Maximino Hernández Pulido, Executive Secretary of the State Public Security System (SESESP), said the campaign offers citizens a fast, confidential and investigation-free way to surrender firearms, magazines and cartridges. Participants receive a financial or practical incentive in return, and authorities do not pursue legal action for simply turning in the items. “A single isolated action will surely never be enough; there must be multiple actions from all three levels of government,” Hernández Pulido said, noting that new regulations under the updated Public Security System law are about to be implemented with a strong prevention focus.
The program runs in alignment with the National Security Strategy and targets not only actual weapons but also the symbols that feed violent mindsets. In addition to firearms, the campaign includes an exchange of war-themed toys for nonviolent alternatives. Children have played a standout role: by June 5, locals had turned in 1,040 war toys, a participation level that officials highlighted as a cultural signal—kids leading by example and influencing adult behavior. That figure contrasts with the 2,242 war toys collected during all of 2024, showing early momentum in shifting attitudes.
Hernández Pulido stressed that the visible involvement of children, handing over toys that glorify conflict, sends a clear message: changing how violence is represented and passed on begins at home. “The child setting that example for his parents—they surpassed themselves by far. It’s a campaign that stuck,” he said, framing the toy exchange not as a sideshow but as a core component of long-term prevention.
Tlaxcala’s voluntary disarmament initiative stands out because not all Mexican states maintain similar programs. According to reports from the Federal Ministry of the Interior, only a handful of states have comparable campaigns. Tlaxcala has kept the effort active, combining it with message-driven outreach and institutional backing. The state coordinates with federal and military partners, including involvement from the defense apparatus, to emphasize the collective responsibility of removing firearms from homes where they may later be misused, stolen, or accidentally accessed by children.
The campaign’s structure balances incentive with trust. Residents can anonymously surrender guns, magazines and ammunition, receiving items such as household appliances in exchange for firearms and educational or constructive goods in exchange for war toys. Officials have framed each surrendered weapon as one fewer potential catalyst for crime, accident or escalation. Public communications around the campaign underscore that dismantling the cultural acceptance of weapons—symbolized by both real arms and their toy counterparts—is part of building peace, not just reducing raw numbers.
Tlaxcala plans to mark the campaign’s close with a formal event in December.
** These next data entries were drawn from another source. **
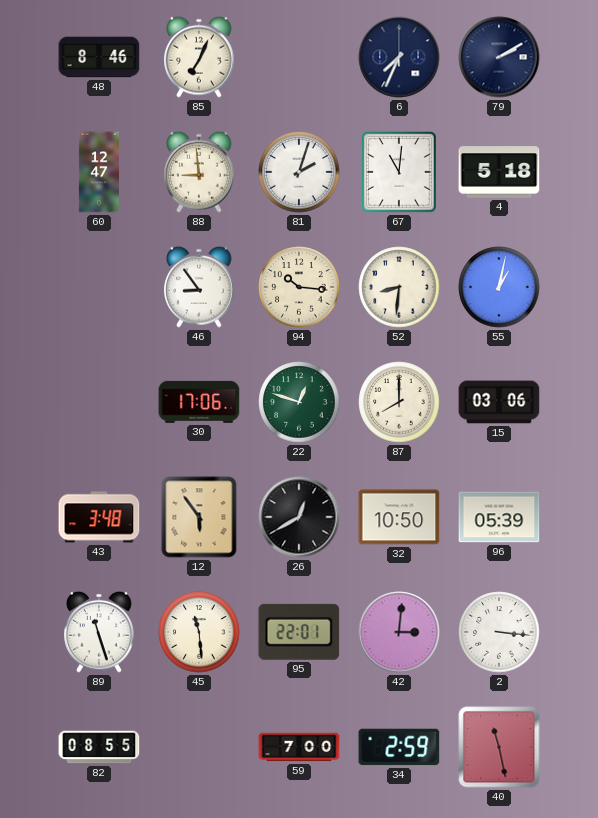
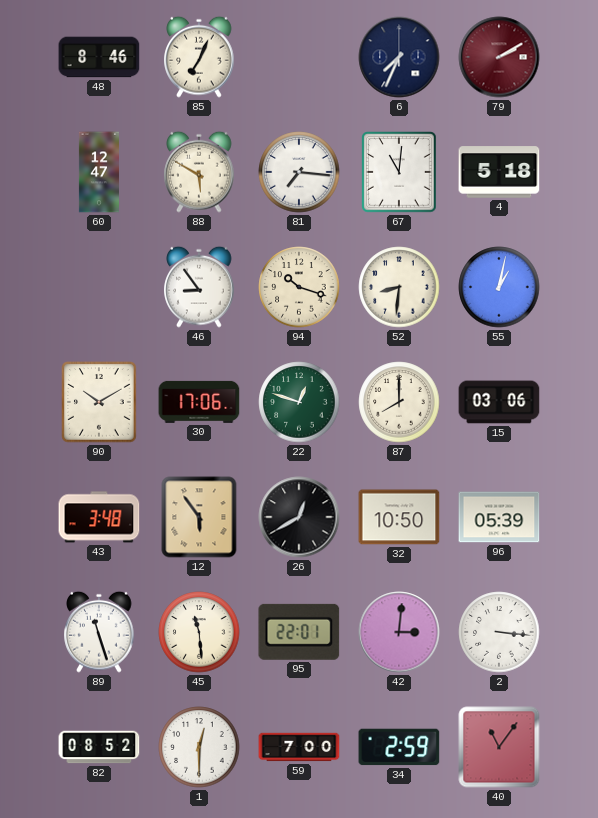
79 dial: navy -> burgundy
88: 8:59 -> 5:50
81: 2:03 -> 7:16
94: 10:16 -> 10:18
90: none -> 10:10
82: 08:55 -> 08:52
1: none -> 12:30
40: 11:28 -> 11:06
At that gathering, authorities will release the final tally of weapons and war toys collected over the full campaign period. The closing presentation is intended both as accountability and as a narrative moment: to show the cumulative impact of sustained, layered prevention efforts and to reinforce citizen participation as a civic contribution to local peace.
Officials say the campaign will not operate in isolation. Hernández Pulido indicated that the disarmament effort will dovetail with broader prevention strategies emerging from the new public security regulations. Those measures are expected to target the underlying conditions that feed crime, such as economic predation, extortion and fraud, creating a more integrated approach that pairs removing triggers for violence with addressing its root drivers.
For now, the message to Tlaxcala residents remains simple and direct: handing over a firearm or war toy is a concrete step toward safer streets and calmer homes. Authorities are pushing the narrative that disarmament is both practical and cultural—each item surrendered rewrites a small part of the local story away from normalization of violence and toward shared responsibility for peace.
The “Yes to Disarmament, Yes to Peace Tlaxcala” campaign is banking on visibility, momentum from early participation, and the December accounting to keep pressure and civic buy-in high for the remainder of 2025.